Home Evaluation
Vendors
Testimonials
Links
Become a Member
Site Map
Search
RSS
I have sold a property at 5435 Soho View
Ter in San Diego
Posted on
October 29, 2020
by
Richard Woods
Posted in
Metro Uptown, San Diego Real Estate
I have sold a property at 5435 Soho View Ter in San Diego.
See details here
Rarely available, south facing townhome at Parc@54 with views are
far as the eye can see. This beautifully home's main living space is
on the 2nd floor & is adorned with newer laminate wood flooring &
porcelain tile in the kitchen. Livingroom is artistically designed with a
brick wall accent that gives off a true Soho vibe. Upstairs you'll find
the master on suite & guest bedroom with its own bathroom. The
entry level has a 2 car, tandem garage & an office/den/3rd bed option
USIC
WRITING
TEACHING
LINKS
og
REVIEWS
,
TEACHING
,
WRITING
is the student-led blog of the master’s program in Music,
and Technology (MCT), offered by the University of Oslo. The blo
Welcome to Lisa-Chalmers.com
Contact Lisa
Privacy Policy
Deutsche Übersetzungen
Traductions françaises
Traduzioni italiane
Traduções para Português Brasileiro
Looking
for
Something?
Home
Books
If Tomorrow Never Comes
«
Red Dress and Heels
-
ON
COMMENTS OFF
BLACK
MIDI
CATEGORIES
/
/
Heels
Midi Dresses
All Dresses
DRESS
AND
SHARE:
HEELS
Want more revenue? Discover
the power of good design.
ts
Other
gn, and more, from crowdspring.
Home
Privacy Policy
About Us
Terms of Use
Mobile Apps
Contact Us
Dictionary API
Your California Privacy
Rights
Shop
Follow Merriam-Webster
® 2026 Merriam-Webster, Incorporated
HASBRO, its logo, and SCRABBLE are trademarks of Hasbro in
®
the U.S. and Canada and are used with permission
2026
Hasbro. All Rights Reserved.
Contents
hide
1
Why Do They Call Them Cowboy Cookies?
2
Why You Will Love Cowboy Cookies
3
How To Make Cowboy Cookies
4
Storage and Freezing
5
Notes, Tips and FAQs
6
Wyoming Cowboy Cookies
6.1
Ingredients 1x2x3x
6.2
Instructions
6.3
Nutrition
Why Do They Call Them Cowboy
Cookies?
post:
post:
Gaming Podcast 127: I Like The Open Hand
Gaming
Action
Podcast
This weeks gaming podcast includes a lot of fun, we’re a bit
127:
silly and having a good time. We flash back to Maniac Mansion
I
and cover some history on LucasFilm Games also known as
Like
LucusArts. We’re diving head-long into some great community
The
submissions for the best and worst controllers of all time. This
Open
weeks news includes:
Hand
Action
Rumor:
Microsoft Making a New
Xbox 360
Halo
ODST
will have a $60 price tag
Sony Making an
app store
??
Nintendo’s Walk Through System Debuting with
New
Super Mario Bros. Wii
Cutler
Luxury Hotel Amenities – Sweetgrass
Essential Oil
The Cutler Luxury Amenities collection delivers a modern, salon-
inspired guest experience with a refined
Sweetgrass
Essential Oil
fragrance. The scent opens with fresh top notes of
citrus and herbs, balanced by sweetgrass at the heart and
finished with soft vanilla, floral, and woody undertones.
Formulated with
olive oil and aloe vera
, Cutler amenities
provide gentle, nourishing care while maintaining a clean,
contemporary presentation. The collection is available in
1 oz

=====

### The problem
Reproduce word for word the lines of the data above, from the very first line up to and including the line containing "far as the eye".

### Answer to this exercise
Home Evaluation
Vendors
Testimonials
Links
Become a Member
Site Map
Search
RSS
I have sold a property at 5435 Soho View
Ter in San Diego
Posted on
October 29, 2020
by
Richard Woods
Posted in
Metro Uptown, San Diego Real Estate
I have sold a property at 5435 Soho View Ter in San Diego.
See details here
Rarely available, south facing townhome at Parc@54 with views are
far as the eye can see. This beautifully home's main living space is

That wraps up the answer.